Another recently used technique (which is coming into vogue) is neurolysis of the Morton’s Neuroma, i.e. releasing the intermetatarsal ligament which is compressing onto the top of the Morton’s Neuroma or the fibrotic nerve. The beauty of this is that this allows you to have the sensation on the dorsum of your toes as the nerve has not been taken out. However, this is again considered a new treatment and the gold standard is still the excision ( surgical removal) of the Morton’s neuroma.

The Morton’s neuroma surgery either being neurectomy or neurolysis is most commonly performed from the top of the foot, i.e. the dorsum of the foot by making a small surgical incision about 3-5 cm long. However, some surgeons prefer to do the neurectomy, i.e. excision of Morton’s neuroma, from the sole of the foot.

Usually it is done from the top of the foot as any stitches in the sole of the foot are painful and if one develops a painful scar, then one has replaced the problem of having painful (millet or stone sized) feeling in the foot with a tender scar on the sole of the foot.

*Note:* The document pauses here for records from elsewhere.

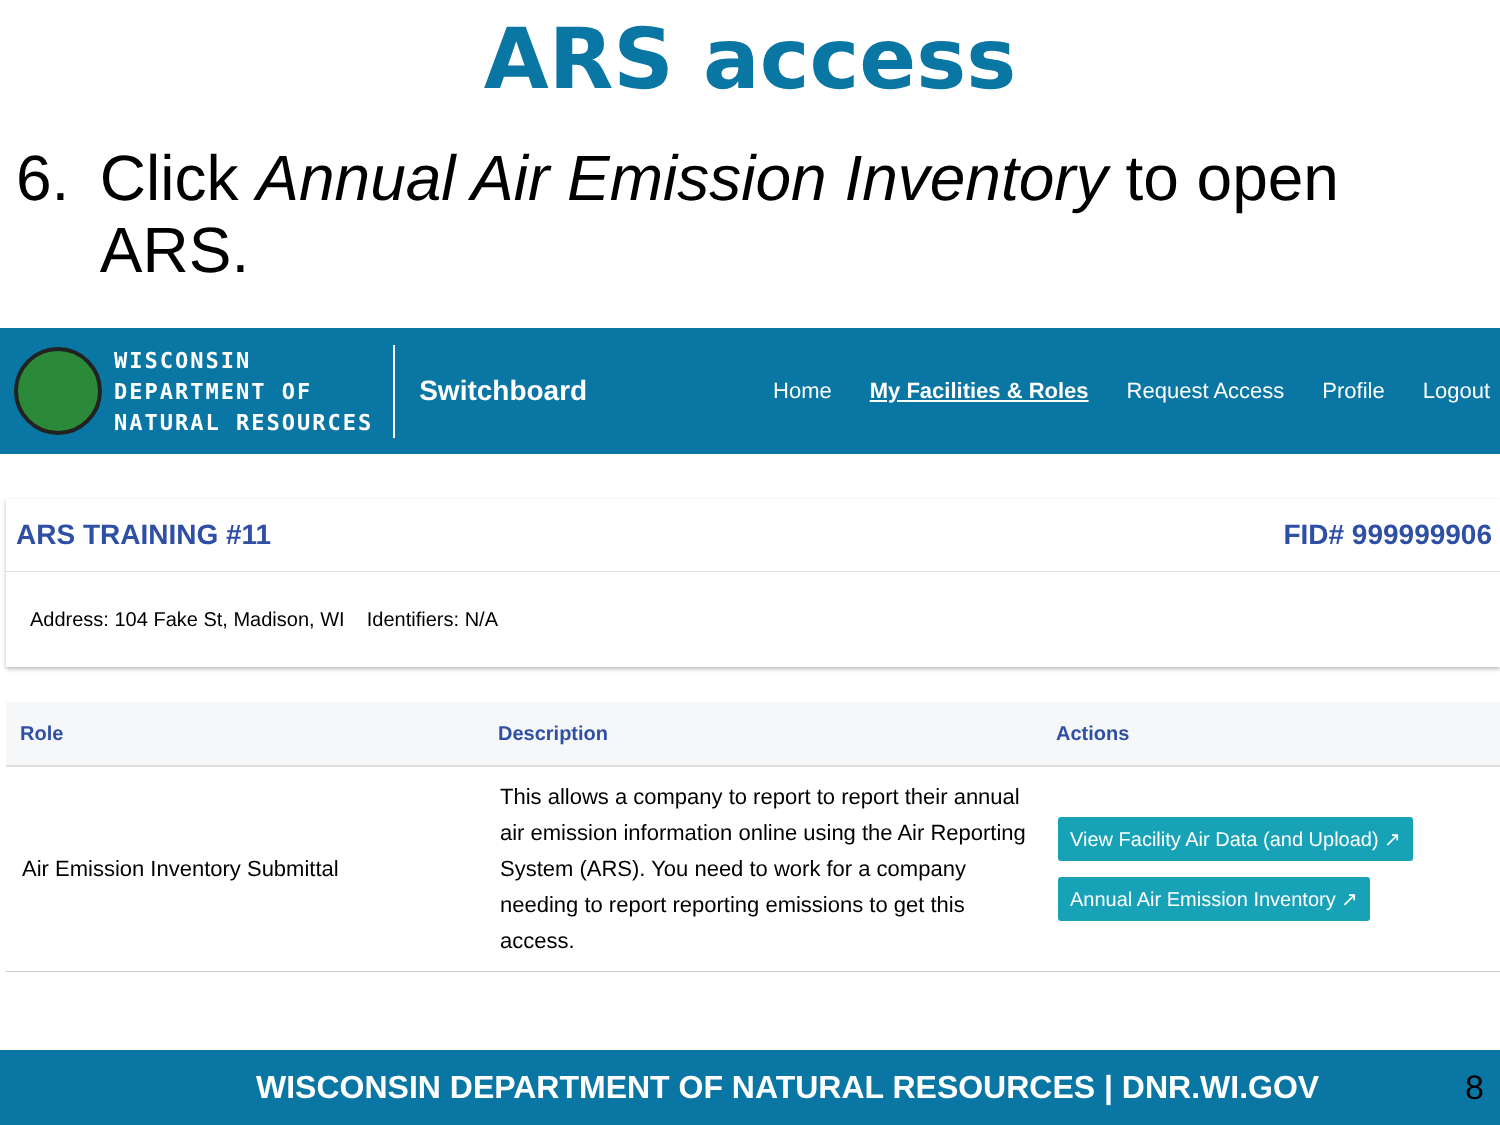ARS access
6. Click Annual Air Emission Inventory to open ARS.
WISCONSIN
DEPARTMENT OF
NATURAL RESOURCES
Switchboard
Home My Facilities & Roles Request Access Profile Logout
ARS TRAINING #11 FID# 999999906
Address: 104 Fake St, Madison, WI Identifiers: N/A
| Role | Description | Actions |
| --- | --- | --- |
| Air Emission Inventory Submittal | This allows a company to report to report their annual air emission information online using the Air Reporting System (ARS). You need to work for a company needing to report reporting emissions to get this access. | View Facility Air Data (and Upload) ↗ Annual Air Emission Inventory ↗ |
WISCONSIN DEPARTMENT OF NATURAL RESOURCES | DNR.WI.GOV 8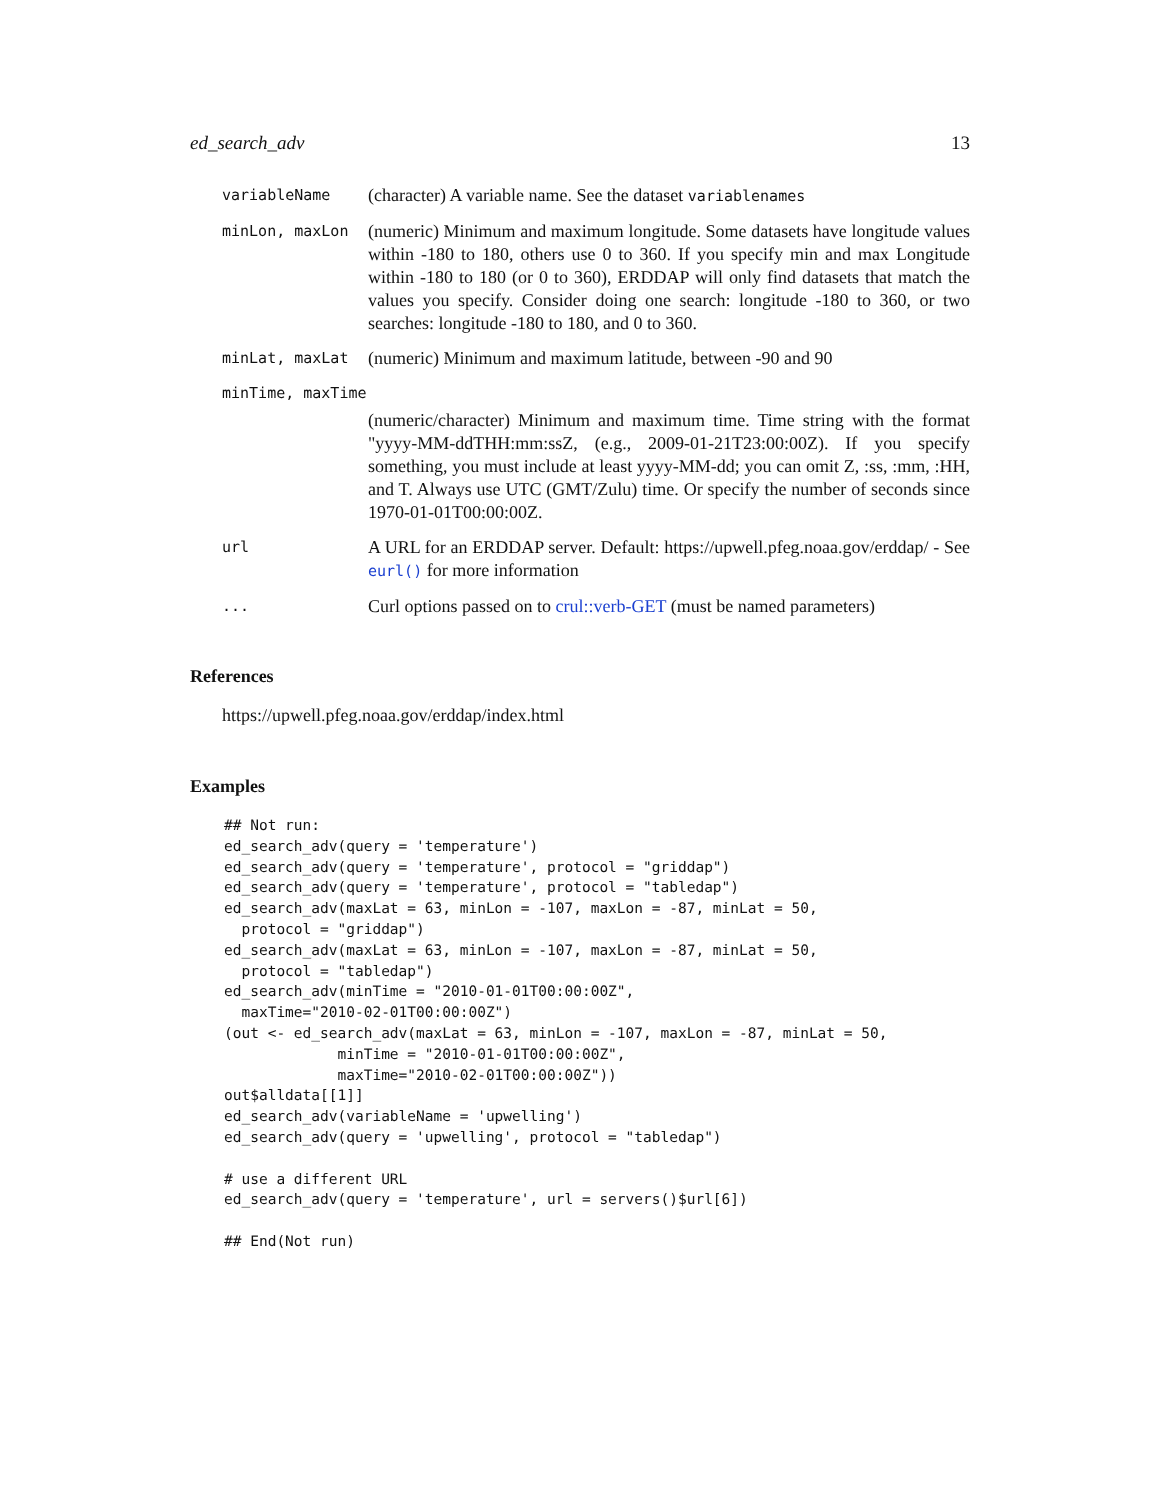ed_search_adv 13
| variableName | (character) A variable name. See the dataset variablenames |
| minLon, maxLon | (numeric) Minimum and maximum longitude. Some datasets have longitude values within -180 to 180, others use 0 to 360. If you specify min and max Longitude within -180 to 180 (or 0 to 360), ERDDAP will only find datasets that match the values you specify. Consider doing one search: longitude -180 to 360, or two searches: longitude -180 to 180, and 0 to 360. |
| minLat, maxLat | (numeric) Minimum and maximum latitude, between -90 and 90 |
| minTime, maxTime | |
| | (numeric/character) Minimum and maximum time. Time string with the format "yyyy-MM-ddTHH:mm:ssZ, (e.g., 2009-01-21T23:00:00Z). If you specify something, you must include at least yyyy-MM-dd; you can omit Z, :ss, :mm, :HH, and T. Always use UTC (GMT/Zulu) time. Or specify the number of seconds since 1970-01-01T00:00:00Z. |
| url | A URL for an ERDDAP server. Default: https://upwell.pfeg.noaa.gov/erddap/ - See eurl() for more information |
| ... | Curl options passed on to crul::verb-GET (must be named parameters) |
References
https://upwell.pfeg.noaa.gov/erddap/index.html
Examples
## Not run:
ed_search_adv(query = 'temperature')
ed_search_adv(query = 'temperature', protocol = "griddap")
ed_search_adv(query = 'temperature', protocol = "tabledap")
ed_search_adv(maxLat = 63, minLon = -107, maxLon = -87, minLat = 50,
  protocol = "griddap")
ed_search_adv(maxLat = 63, minLon = -107, maxLon = -87, minLat = 50,
  protocol = "tabledap")
ed_search_adv(minTime = "2010-01-01T00:00:00Z",
  maxTime="2010-02-01T00:00:00Z")
(out <- ed_search_adv(maxLat = 63, minLon = -107, maxLon = -87, minLat = 50,
             minTime = "2010-01-01T00:00:00Z",
             maxTime="2010-02-01T00:00:00Z"))
out$alldata[[1]]
ed_search_adv(variableName = 'upwelling')
ed_search_adv(query = 'upwelling', protocol = "tabledap")

# use a different URL
ed_search_adv(query = 'temperature', url = servers()$url[6])

## End(Not run)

Risks and Complications of Morton’s Neuroma Surgery

With any surgical procedure, there are associated complications, which range between 5-27%, which include infection, hematoma, hammertoe formation, hypertrophic or keloid (lumpy, mishappen) scar, complex regional pain syndrome, persistent postoperative pain, numbness of the toes and stiffness of the metatarsophalangeal (knuckle joints of the foot) joint. The chances of the surgical success varies between 50-88%.

The chances of recurrence of neuroma as previously stated is low and has been described in literature around 4% of cases. I must stress here that this is even lower if the digital nerve is stretched out before incising (cutting) it, as it gets pulled back and the cut sensory nerve (as Morton’s Neuroma is a being growth / tumour of a sensory nerve) grows into the muscle belly (as nature tries to heal any injured / damaged nerve, unknown to it that a surgeon has cut the nerve) instead of making another bulbous growth like a neuroma again.

My treatment strategy is that one should try nonoperative measures in the form of orthotics (i.e. metatarsal dome or metatarsal bar if more than one neuroma is present) followed by corticosteroid injection (up to two injections maximum for each Morton’s Neuroma)and failing all this, surgery as a last resort. I can offer both Morton’s Neurectomy and Morton neurolysis after discussion with patients. Morton’s Neurolysis has a slight chance of requiring further surgery if symptoms don’t resolve.

Also having only one neuroma being excised in a single sitting if there are two adjacent neuromas, i.e. between the second and the third interspace which can sometime be found. This is to reduce the risk of any vascular damage to the toe, resulting in potential amputation. Doing surgery on one space at a time reduces that risk considerably.